Pour croire à la mort de Garibaldi et accepter en même temps l’hypothèse de sa réincarnation, il faudrait admettre que le gouvernement de Victor-Emmanuel se fût entendu avec son fils Menotti et ses lieutenants Nuto et Corte, — et voilà qui n’est plus du tout vraisemblable.

Après sa soumission, le chef des Chemises-Rouges, transporté sur un brancard à la caserne de la Marchesina, où il passa la nuit, fut embarqué le lendemain sur la Duca di Genova, à destination du fort de Varignano. Il y demeura plusieurs mois. S’il était vrai qu’il y fût mort et qu’on lui eût substitué le Livournais Sgaranelli, ce n’aurait donc pu être à l’insu et sans la complicité du gouvernement italien. Or, celui-ci commençait à trouver bien gênant Garibaldi. Loin qu’il eût intérêt à le ressusciter, il n’eût point été fâché, je crois, d’être débarrassé à tout jamais de ce brouillon.

Telles sont, entre beaucoup d’autres, quelques-unes des raisons qui m’empêchent, aujourd’hui encore, d’adopter les conclusions de M. Le Gonidec de Traissan. Je les exposai dans un article déjà ancien. J’espérais entraîner ainsi l’excellent homme dans un débat public, où il eût sorti ses derniers arguments.

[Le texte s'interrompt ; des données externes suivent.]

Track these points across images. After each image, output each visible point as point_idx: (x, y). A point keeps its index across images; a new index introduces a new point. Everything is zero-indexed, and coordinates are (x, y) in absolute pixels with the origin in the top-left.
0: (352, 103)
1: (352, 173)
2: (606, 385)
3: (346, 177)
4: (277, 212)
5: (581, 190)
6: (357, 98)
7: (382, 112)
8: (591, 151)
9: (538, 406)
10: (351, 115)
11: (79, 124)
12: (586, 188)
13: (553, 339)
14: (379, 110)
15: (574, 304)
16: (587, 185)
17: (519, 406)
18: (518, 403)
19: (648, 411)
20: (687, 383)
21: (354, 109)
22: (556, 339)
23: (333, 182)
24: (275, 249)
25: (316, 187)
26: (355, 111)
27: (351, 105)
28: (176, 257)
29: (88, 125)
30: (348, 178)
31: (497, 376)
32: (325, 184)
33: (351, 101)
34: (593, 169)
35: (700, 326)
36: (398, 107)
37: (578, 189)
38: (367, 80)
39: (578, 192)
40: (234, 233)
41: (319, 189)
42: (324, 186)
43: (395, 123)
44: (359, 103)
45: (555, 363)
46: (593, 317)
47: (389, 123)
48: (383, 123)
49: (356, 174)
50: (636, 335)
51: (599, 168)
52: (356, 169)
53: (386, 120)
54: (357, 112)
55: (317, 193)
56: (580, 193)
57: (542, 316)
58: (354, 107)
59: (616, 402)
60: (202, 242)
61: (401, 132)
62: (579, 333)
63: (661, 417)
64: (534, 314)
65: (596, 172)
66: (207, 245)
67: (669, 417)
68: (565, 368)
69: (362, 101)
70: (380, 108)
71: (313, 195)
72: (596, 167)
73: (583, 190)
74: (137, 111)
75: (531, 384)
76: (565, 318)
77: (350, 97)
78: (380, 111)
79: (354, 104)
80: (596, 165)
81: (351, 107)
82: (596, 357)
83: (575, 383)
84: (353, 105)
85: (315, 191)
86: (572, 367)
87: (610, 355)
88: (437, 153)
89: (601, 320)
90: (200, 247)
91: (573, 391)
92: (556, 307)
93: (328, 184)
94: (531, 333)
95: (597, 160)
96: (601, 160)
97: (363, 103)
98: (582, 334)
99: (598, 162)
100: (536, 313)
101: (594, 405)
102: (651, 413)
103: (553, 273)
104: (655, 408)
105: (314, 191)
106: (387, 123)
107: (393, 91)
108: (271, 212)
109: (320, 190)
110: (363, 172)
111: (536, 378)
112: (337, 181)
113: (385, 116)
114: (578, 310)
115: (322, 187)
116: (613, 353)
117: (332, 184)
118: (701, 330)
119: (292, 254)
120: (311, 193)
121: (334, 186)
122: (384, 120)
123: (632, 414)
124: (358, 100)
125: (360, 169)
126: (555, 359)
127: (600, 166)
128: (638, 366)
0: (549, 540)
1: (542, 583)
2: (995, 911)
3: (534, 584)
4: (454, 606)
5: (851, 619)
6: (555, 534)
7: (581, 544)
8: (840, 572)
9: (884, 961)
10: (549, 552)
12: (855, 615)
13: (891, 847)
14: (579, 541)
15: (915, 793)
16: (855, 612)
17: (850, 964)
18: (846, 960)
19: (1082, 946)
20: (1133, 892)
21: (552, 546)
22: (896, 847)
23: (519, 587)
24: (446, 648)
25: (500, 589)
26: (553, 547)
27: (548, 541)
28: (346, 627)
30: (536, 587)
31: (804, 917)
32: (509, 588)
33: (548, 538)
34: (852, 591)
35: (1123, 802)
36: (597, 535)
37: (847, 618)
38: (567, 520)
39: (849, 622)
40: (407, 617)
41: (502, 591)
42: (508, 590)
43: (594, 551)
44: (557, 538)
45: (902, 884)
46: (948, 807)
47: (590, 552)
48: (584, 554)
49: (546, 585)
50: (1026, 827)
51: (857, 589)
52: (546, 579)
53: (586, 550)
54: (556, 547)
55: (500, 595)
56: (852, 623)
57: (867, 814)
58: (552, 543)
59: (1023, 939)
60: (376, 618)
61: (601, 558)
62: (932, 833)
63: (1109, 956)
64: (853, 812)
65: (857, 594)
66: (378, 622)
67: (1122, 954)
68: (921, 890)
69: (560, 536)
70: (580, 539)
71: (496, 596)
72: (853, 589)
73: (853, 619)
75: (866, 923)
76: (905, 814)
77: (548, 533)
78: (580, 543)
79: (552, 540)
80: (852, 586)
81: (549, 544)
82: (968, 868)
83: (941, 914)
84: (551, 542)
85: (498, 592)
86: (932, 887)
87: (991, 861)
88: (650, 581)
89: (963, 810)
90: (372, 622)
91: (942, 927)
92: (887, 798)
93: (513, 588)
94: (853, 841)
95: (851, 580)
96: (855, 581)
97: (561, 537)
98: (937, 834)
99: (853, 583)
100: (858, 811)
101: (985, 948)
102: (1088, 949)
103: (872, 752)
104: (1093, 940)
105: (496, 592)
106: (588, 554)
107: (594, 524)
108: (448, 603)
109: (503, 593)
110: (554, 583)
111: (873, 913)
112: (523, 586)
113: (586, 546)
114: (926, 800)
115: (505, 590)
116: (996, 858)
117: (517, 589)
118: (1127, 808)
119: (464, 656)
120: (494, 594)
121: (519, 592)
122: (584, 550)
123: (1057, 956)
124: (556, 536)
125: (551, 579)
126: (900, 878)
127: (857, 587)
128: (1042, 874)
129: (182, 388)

Peut-être les a-t-il consignés dans des mémoires qui paraîtront quelque jour. Peut-être s’en est-il tenu à de simples impressions. Ou peut-être, tout simplement, comme je l’insinuais plus haut, y avait-il un grain de chimérisme dans ce cerveau par ailleurs si net et si lucide. N’est-ce pas un autre Breton célèbre, l’abbé Moigno, qui se fit fort, un beau jour, de prouver que Napoléon était un simple mythe solaire et ses douze maréchaux une incarnation des signes du zodiaque ?

Le Gonidec était peut-être cousin de ce Moigno-là.